This Is Why We Plank
This is why we plank.
I’ve always been someone who has been lucky to be small. I have a fast metabolism, so I am able to eat more then average and still not gain that much weight. This doesn’t mean I was happy with my body. My boobs have always been saggy, my belly floppy, and anything that puts any pressure on my hips creates a lovely muffin top. Over the years, I’ve learned to hide what I see as my bodies flaws with the proper cloths.
I’ve also always been the kind of person who gains 60-70 pounds per pregnancy. When I was a teenager and had my first kids, the weight came off fairly easily, leaving in its wake, even softer flesh and some gnarly stretch marks. When I had Monkey, the weight did not come off.
Whatever. Weight, like age, is just a number. Right? I got rid of a TON of vintage cloths and fetish wear that I knew I would never fit in again. Bygones. Moving on. Plus, we had planned another baby.
IVF is great for people who can’t get pregnant in a more traditional manner. It is however, horrible for your self-esteem. You hear about how old your eggs are and look at statistics for women your age and constantly hear about how well your eggs are doing for a women your age. And then finally, how miscarriages, like the ones you just had, are very common in women your age.
By the end of it, you feel like you should just pull on a cardigan, shove a Kleenex up your sleeve and head out to yell at kids to get off your lawn while you wait for the grim reaper to swing by and pick you up.
Going through IVF means taking time off from any workout regime. And for me? Generally I’ll take any excuse I can get to take time off. I’m not a workout queen. I love the idea of a firm body, but I love eating popcorn and watching trash TV even more. For those who don’t know, this is your workout schedule when you go though infertility treatments:
- Start lupron. Smack anyone who suggests you do anything other then nap. During this time your physical activity will consist of trying to figure out if it’s the lupron or you really are losing your mind.

RECORDED DATA:
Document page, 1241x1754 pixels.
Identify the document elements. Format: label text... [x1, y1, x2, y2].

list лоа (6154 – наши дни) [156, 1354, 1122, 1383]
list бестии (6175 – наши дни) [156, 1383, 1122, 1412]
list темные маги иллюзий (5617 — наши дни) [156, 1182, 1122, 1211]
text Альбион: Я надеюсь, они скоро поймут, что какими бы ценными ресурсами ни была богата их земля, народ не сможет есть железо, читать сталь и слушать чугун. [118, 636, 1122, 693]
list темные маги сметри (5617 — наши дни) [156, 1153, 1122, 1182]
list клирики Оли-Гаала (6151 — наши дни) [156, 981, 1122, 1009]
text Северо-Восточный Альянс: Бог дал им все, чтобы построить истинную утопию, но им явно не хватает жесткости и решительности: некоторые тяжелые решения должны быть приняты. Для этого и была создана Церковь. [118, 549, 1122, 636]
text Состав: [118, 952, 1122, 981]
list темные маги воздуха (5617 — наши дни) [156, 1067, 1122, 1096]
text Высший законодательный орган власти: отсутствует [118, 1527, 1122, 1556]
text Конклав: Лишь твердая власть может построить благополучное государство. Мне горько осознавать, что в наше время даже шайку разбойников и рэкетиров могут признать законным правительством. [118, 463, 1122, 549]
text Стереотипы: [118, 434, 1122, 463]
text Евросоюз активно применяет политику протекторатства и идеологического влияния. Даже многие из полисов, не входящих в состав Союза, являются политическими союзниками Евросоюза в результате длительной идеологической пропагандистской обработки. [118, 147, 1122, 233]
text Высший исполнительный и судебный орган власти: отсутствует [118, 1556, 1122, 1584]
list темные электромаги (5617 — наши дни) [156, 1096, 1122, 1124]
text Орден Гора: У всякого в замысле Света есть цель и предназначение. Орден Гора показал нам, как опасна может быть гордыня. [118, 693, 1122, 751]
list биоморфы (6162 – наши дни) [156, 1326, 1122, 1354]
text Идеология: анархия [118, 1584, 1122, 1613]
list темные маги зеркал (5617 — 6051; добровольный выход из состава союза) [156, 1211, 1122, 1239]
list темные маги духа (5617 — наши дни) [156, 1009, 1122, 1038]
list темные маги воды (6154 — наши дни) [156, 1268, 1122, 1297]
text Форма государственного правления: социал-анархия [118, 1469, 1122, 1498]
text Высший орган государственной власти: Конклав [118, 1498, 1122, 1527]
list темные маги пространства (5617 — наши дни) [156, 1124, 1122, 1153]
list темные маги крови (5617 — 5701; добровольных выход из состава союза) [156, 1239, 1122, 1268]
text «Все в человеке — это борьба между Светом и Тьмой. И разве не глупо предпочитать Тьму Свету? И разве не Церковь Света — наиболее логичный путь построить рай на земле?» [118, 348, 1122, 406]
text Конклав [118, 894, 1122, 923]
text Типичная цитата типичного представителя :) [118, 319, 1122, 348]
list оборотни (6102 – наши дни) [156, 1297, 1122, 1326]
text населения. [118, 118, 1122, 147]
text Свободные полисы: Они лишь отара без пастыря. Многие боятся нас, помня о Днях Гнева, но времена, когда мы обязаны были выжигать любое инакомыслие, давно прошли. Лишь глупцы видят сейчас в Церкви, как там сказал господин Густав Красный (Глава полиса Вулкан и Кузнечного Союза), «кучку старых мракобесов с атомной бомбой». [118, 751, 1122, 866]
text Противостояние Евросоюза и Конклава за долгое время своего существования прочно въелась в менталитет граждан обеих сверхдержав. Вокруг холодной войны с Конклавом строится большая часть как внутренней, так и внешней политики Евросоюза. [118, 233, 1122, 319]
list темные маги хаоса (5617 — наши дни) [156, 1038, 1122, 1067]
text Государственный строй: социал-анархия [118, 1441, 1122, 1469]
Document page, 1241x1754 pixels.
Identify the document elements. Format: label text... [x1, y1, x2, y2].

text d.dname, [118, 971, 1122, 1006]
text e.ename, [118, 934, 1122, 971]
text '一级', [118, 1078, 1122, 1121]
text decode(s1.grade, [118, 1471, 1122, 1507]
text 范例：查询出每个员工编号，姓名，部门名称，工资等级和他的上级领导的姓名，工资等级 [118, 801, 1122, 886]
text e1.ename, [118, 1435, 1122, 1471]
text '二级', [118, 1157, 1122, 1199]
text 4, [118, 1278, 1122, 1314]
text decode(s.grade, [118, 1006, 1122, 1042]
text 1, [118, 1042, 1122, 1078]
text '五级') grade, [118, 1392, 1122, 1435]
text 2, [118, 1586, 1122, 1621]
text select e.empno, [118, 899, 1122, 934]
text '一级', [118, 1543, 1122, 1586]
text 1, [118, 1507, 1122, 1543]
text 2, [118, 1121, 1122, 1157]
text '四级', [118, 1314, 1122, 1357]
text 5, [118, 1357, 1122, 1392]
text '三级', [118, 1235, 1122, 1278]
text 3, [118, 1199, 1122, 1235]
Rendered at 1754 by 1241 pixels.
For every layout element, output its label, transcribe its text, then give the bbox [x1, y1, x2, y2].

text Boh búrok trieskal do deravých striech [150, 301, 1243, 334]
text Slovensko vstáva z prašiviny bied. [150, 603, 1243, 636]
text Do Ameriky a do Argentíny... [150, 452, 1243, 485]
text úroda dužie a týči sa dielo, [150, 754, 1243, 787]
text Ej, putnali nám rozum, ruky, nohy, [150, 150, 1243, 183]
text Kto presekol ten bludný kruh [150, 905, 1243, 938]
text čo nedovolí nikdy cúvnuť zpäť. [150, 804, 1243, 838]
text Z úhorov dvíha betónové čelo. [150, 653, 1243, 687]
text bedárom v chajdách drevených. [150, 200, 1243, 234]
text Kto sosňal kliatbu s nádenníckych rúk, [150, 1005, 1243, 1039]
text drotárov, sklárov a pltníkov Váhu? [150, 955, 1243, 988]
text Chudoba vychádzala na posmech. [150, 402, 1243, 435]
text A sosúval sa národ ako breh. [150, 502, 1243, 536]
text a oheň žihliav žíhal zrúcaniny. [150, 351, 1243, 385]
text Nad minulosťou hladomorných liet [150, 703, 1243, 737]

TASK REQUIREMENTS:
Answer these questions about the planking post:
1. How many pounds does the writer say they gain per pregnancy?
2. According to the post, going through IVF means taking time off from what?
3. What medication is started first in the infertility treatment schedule?

REPLY:
1. 60-70 pounds.
2. Any workout regime.
3. Lupron.